◆ TASK DIRECTIONS:
Skip every image and restate the data word for word.
======== DATA ========
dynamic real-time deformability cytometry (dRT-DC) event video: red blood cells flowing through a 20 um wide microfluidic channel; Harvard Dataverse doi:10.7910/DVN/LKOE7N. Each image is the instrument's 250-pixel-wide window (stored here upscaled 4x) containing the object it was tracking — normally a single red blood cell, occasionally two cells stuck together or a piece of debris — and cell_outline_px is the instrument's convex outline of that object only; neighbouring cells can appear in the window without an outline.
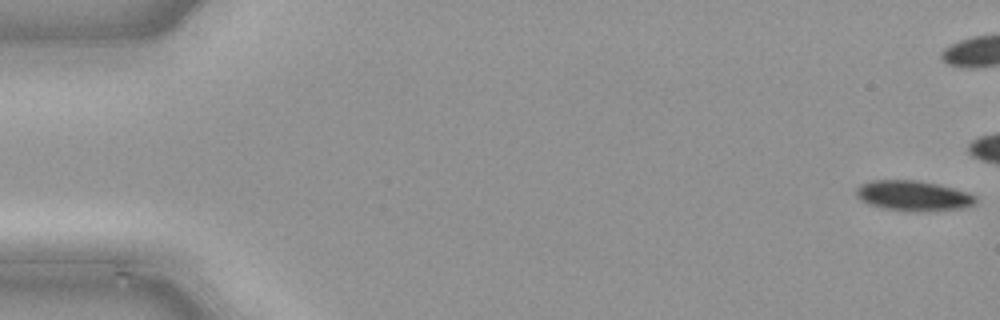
{"species": "common noctule bat (a hibernating species)", "species_latin": "Nyctalus noctula", "temperature_condition": "cold", "stored_images_in_passage": 40, "camera_frame_rate_fps": 3000, "um_per_image_px": 0.085, "animal": {"sex": "male", "body_mass_g": 21.5, "forearm_length_mm": 52.0}, "frame": {"image": 1, "passage_image": 1, "time_ms": 0.0, "image_size_px": [1000, 320], "cell_outline_px": [[976, 200], [972, 204], [960, 208], [920, 212], [884, 208], [868, 204], [860, 200], [856, 196], [856, 188], [860, 184], [872, 180], [916, 180], [936, 184], [952, 188], [976, 196]], "centroid_in_image_um": [77.55, 16.63], "position_along_channel_um": 7.5, "area_um2": 20.75}}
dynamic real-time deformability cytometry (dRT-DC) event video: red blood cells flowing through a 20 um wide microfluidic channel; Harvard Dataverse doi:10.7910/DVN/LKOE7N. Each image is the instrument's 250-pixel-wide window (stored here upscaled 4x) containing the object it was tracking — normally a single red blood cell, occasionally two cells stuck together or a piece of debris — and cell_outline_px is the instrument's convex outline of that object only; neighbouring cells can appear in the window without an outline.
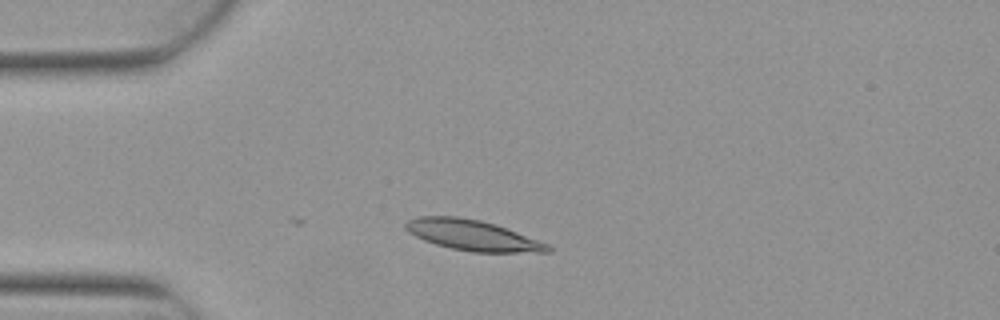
{"species": "Egyptian fruit bat (a non-hibernating species)", "species_latin": "Rousettus aegyptiacus", "temperature_condition": "warm", "stored_images_in_passage": 5, "camera_frame_rate_fps": 3000, "um_per_image_px": 0.085, "animal": {"sex": "female"}, "frame": {"image": 1, "passage_image": 3, "time_ms": 0.667, "image_size_px": [1000, 320], "cell_outline_px": [[552, 252], [472, 252], [452, 248], [436, 244], [424, 240], [408, 232], [404, 228], [404, 224], [408, 220], [420, 216], [456, 216], [480, 220], [496, 224], [548, 244], [552, 248]], "centroid_in_image_um": [40.15, 19.99], "position_along_channel_um": 44.8, "area_um2": 25.14}}
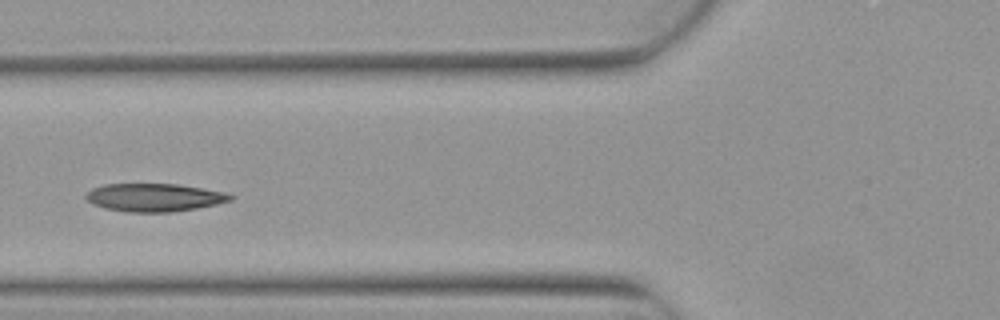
{"frame": {"image": 2, "passage_image": 5, "time_ms": 1.333, "image_size_px": [1000, 320], "cell_outline_px": [[236, 196], [232, 200], [216, 204], [196, 208], [172, 212], [124, 212], [104, 208], [92, 204], [84, 196], [92, 188], [104, 184], [176, 184], [204, 188], [228, 192]], "centroid_in_image_um": [13.14, 16.78], "position_along_channel_um": 112.7, "area_um2": 23.81}}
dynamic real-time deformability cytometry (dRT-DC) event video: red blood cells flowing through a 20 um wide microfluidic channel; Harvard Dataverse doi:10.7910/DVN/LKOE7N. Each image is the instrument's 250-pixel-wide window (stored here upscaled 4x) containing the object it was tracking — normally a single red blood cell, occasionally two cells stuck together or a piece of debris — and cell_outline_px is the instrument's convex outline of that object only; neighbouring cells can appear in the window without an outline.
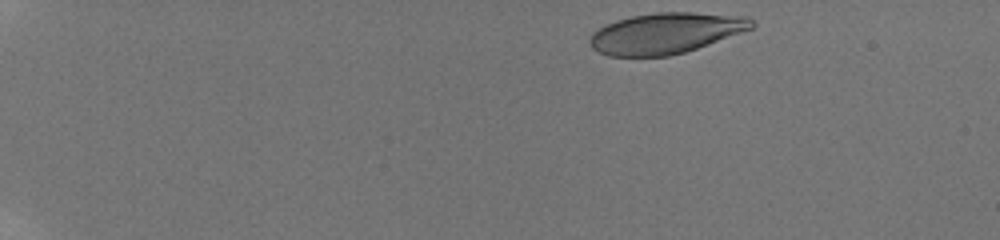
{"species": "human", "species_latin": "Homo sapiens", "temperature_condition": "room temperature", "stored_images_in_passage": 18, "camera_frame_rate_fps": 3000, "um_per_image_px": 0.085, "donor": {"sex": "male"}, "frame": {"image": 1, "passage_image": 1, "time_ms": 0.0, "image_size_px": [1000, 240], "cell_outline_px": [[756, 24], [752, 28], [696, 48], [684, 52], [668, 56], [608, 56], [592, 48], [588, 44], [588, 40], [592, 32], [616, 20], [632, 16], [656, 12], [692, 12], [748, 16]], "centroid_in_image_um": [56.56, 2.81], "position_along_channel_um": 28.4, "area_um2": 38.32}}
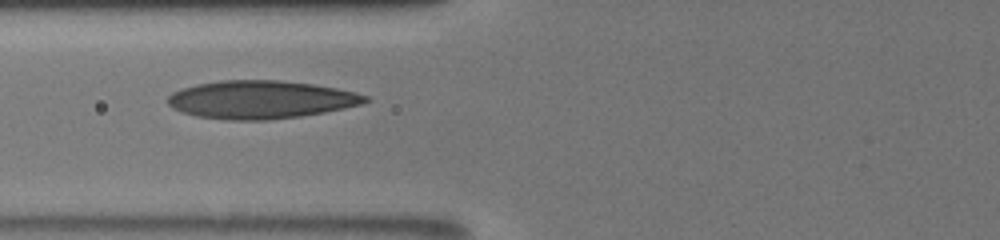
{"frame": {"image": 2, "passage_image": 10, "time_ms": 5.333, "image_size_px": [1000, 240], "cell_outline_px": [[368, 100], [360, 104], [344, 108], [324, 112], [300, 116], [268, 120], [224, 120], [196, 116], [180, 112], [172, 108], [168, 104], [168, 96], [172, 92], [180, 88], [196, 84], [220, 80], [280, 80], [312, 84], [336, 88], [356, 92], [368, 96]], "centroid_in_image_um": [22.11, 8.47], "position_along_channel_um": 103.7, "area_um2": 43.93}}
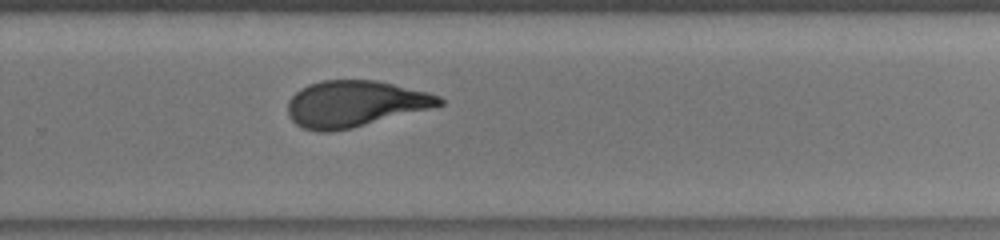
{"frame": {"image": 3, "passage_image": 18, "time_ms": 10.333, "image_size_px": [1000, 240], "cell_outline_px": [[444, 104], [352, 128], [328, 132], [320, 132], [304, 128], [296, 124], [288, 116], [288, 100], [300, 88], [308, 84], [320, 80], [376, 80], [428, 92], [440, 96], [444, 100]], "centroid_in_image_um": [30.12, 8.81], "position_along_channel_um": 299.7, "area_um2": 40.63}}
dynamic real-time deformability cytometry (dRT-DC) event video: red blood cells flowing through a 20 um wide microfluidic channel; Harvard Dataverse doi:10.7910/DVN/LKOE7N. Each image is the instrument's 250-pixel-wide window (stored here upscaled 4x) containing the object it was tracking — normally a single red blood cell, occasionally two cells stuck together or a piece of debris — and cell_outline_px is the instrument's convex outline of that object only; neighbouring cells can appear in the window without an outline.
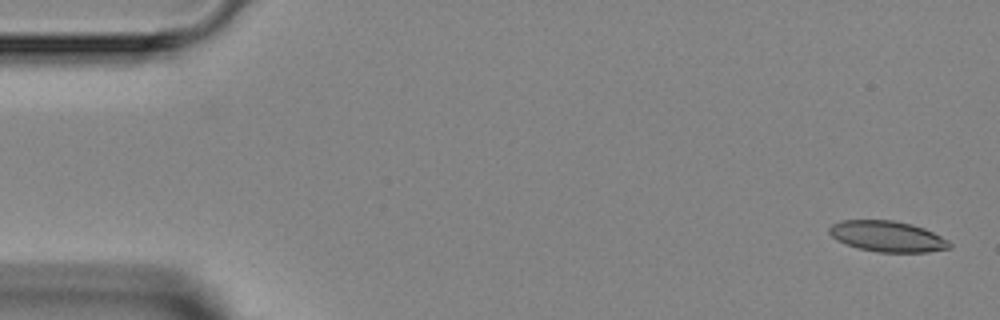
{"species": "Egyptian fruit bat (a non-hibernating species)", "species_latin": "Rousettus aegyptiacus", "temperature_condition": "room temperature", "stored_images_in_passage": 7, "camera_frame_rate_fps": 3000, "um_per_image_px": 0.085, "animal": {"sex": "female"}, "frame": {"image": 1, "passage_image": 1, "time_ms": 0.0, "image_size_px": [1000, 320], "cell_outline_px": [[952, 248], [928, 252], [876, 252], [860, 248], [836, 240], [828, 232], [828, 228], [832, 224], [840, 220], [892, 220], [912, 224], [924, 228], [948, 240], [952, 244]], "centroid_in_image_um": [75.44, 20.09], "position_along_channel_um": 9.6, "area_um2": 21.62}}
========
◆ OUTPUT OF THE EXERCISE:
dynamic real-time deformability cytometry (dRT-DC) event video: red blood cells flowing through a 20 um wide microfluidic channel; Harvard Dataverse doi:10.7910/DVN/LKOE7N. Each image is the instrument's 250-pixel-wide window (stored here upscaled 4x) containing the object it was tracking — normally a single red blood cell, occasionally two cells stuck together or a piece of debris — and cell_outline_px is the instrument's convex outline of that object only; neighbouring cells can appear in the window without an outline.
{"species": "common noctule bat (a hibernating species)", "species_latin": "Nyctalus noctula", "temperature_condition": "cold", "stored_images_in_passage": 40, "camera_frame_rate_fps": 3000, "um_per_image_px": 0.085, "animal": {"sex": "male", "body_mass_g": 21.5, "forearm_length_mm": 52.0}, "frame": {"image": 1, "passage_image": 1, "time_ms": 0.0, "image_size_px": [1000, 320], "cell_outline_px": [[976, 200], [972, 204], [960, 208], [920, 212], [884, 208], [868, 204], [860, 200], [856, 196], [856, 188], [860, 184], [872, 180], [916, 180], [936, 184], [952, 188], [976, 196]], "centroid_in_image_um": [77.55, 16.63], "position_along_channel_um": 7.5, "area_um2": 20.75}}
dynamic real-time deformability cytometry (dRT-DC) event video: red blood cells flowing through a 20 um wide microfluidic channel; Harvard Dataverse doi:10.7910/DVN/LKOE7N. Each image is the instrument's 250-pixel-wide window (stored here upscaled 4x) containing the object it was tracking — normally a single red blood cell, occasionally two cells stuck together or a piece of debris — and cell_outline_px is the instrument's convex outline of that object only; neighbouring cells can appear in the window without an outline.
{"species": "Egyptian fruit bat (a non-hibernating species)", "species_latin": "Rousettus aegyptiacus", "temperature_condition": "warm", "stored_images_in_passage": 5, "camera_frame_rate_fps": 3000, "um_per_image_px": 0.085, "animal": {"sex": "female"}, "frame": {"image": 1, "passage_image": 3, "time_ms": 0.667, "image_size_px": [1000, 320], "cell_outline_px": [[552, 252], [472, 252], [452, 248], [436, 244], [424, 240], [408, 232], [404, 228], [404, 224], [408, 220], [420, 216], [456, 216], [480, 220], [496, 224], [548, 244], [552, 248]], "centroid_in_image_um": [40.15, 19.99], "position_along_channel_um": 44.8, "area_um2": 25.14}}
{"frame": {"image": 2, "passage_image": 5, "time_ms": 1.333, "image_size_px": [1000, 320], "cell_outline_px": [[236, 196], [232, 200], [216, 204], [196, 208], [172, 212], [124, 212], [104, 208], [92, 204], [84, 196], [92, 188], [104, 184], [176, 184], [204, 188], [228, 192]], "centroid_in_image_um": [13.14, 16.78], "position_along_channel_um": 112.7, "area_um2": 23.81}}
dynamic real-time deformability cytometry (dRT-DC) event video: red blood cells flowing through a 20 um wide microfluidic channel; Harvard Dataverse doi:10.7910/DVN/LKOE7N. Each image is the instrument's 250-pixel-wide window (stored here upscaled 4x) containing the object it was tracking — normally a single red blood cell, occasionally two cells stuck together or a piece of debris — and cell_outline_px is the instrument's convex outline of that object only; neighbouring cells can appear in the window without an outline.
{"species": "human", "species_latin": "Homo sapiens", "temperature_condition": "room temperature", "stored_images_in_passage": 18, "camera_frame_rate_fps": 3000, "um_per_image_px": 0.085, "donor": {"sex": "male"}, "frame": {"image": 1, "passage_image": 1, "time_ms": 0.0, "image_size_px": [1000, 240], "cell_outline_px": [[756, 24], [752, 28], [696, 48], [684, 52], [668, 56], [608, 56], [592, 48], [588, 44], [588, 40], [592, 32], [616, 20], [632, 16], [656, 12], [692, 12], [748, 16]], "centroid_in_image_um": [56.56, 2.81], "position_along_channel_um": 28.4, "area_um2": 38.32}}
{"frame": {"image": 2, "passage_image": 10, "time_ms": 5.333, "image_size_px": [1000, 240], "cell_outline_px": [[368, 100], [360, 104], [344, 108], [324, 112], [300, 116], [268, 120], [224, 120], [196, 116], [180, 112], [172, 108], [168, 104], [168, 96], [172, 92], [180, 88], [196, 84], [220, 80], [280, 80], [312, 84], [336, 88], [356, 92], [368, 96]], "centroid_in_image_um": [22.11, 8.47], "position_along_channel_um": 103.7, "area_um2": 43.93}}
{"frame": {"image": 3, "passage_image": 18, "time_ms": 10.333, "image_size_px": [1000, 240], "cell_outline_px": [[444, 104], [352, 128], [328, 132], [320, 132], [304, 128], [296, 124], [288, 116], [288, 100], [300, 88], [308, 84], [320, 80], [376, 80], [428, 92], [440, 96], [444, 100]], "centroid_in_image_um": [30.12, 8.81], "position_along_channel_um": 299.7, "area_um2": 40.63}}
dynamic real-time deformability cytometry (dRT-DC) event video: red blood cells flowing through a 20 um wide microfluidic channel; Harvard Dataverse doi:10.7910/DVN/LKOE7N. Each image is the instrument's 250-pixel-wide window (stored here upscaled 4x) containing the object it was tracking — normally a single red blood cell, occasionally two cells stuck together or a piece of debris — and cell_outline_px is the instrument's convex outline of that object only; neighbouring cells can appear in the window without an outline.
{"species": "Egyptian fruit bat (a non-hibernating species)", "species_latin": "Rousettus aegyptiacus", "temperature_condition": "room temperature", "stored_images_in_passage": 7, "camera_frame_rate_fps": 3000, "um_per_image_px": 0.085, "animal": {"sex": "female"}, "frame": {"image": 1, "passage_image": 1, "time_ms": 0.0, "image_size_px": [1000, 320], "cell_outline_px": [[952, 248], [928, 252], [876, 252], [860, 248], [836, 240], [828, 232], [828, 228], [832, 224], [840, 220], [892, 220], [912, 224], [924, 228], [948, 240], [952, 244]], "centroid_in_image_um": [75.44, 20.09], "position_along_channel_um": 9.6, "area_um2": 21.62}}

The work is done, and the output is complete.